• [What the task asks]:
Your response should consist of the lines below, printed exactly.

• [Records for the exercise]:
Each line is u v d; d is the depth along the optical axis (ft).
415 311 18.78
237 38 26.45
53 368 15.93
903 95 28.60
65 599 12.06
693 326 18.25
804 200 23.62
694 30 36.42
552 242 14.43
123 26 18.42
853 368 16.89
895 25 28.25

• [Expected answer]:
Each line is u v d; d is the depth along the optical axis (ft).
415 311 18.78
237 38 26.45
53 368 15.93
903 95 28.60
65 599 12.06
693 326 18.25
804 200 23.62
694 30 36.42
552 242 14.43
123 26 18.42
853 368 16.89
895 25 28.25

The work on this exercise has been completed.